§ ASSIGNMENT: Reproduce all of the data below verbatim, line for line, without adding or changing anything.

(Beginning of DATASET EXCERPT)

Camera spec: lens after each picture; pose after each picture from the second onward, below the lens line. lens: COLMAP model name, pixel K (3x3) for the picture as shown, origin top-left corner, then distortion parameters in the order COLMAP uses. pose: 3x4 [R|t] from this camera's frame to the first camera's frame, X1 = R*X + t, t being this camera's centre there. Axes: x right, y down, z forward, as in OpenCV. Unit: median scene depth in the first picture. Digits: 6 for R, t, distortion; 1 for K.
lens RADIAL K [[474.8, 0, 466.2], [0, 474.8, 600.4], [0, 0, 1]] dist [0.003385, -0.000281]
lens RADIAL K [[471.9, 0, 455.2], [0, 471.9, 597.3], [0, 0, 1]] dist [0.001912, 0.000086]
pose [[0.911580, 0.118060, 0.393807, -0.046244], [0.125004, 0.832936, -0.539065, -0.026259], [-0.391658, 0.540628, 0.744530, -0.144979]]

(End of DATASET EXCERPT)

§ OUTPUT OF THE EXERCISE:
Camera spec: lens after each picture; pose after each picture from the second onward, below the lens line. lens: COLMAP model name, pixel K (3x3) for the picture as shown, origin top-left corner, then distortion parameters in the order COLMAP uses. pose: 3x4 [R|t] from this camera's frame to the first camera's frame, X1 = R*X + t, t being this camera's centre there. Axes: x right, y down, z forward, as in OpenCV. Unit: median scene depth in the first picture. Digits: 6 for R, t, distortion; 1 for K.
lens RADIAL K [[474.8, 0, 466.2], [0, 474.8, 600.4], [0, 0, 1]] dist [0.003385, -0.000281]
lens RADIAL K [[471.9, 0, 455.2], [0, 471.9, 597.3], [0, 0, 1]] dist [0.001912, 0.000086]
pose [[0.911580, 0.118060, 0.393807, -0.046244], [0.125004, 0.832936, -0.539065, -0.026259], [-0.391658, 0.540628, 0.744530, -0.144979]]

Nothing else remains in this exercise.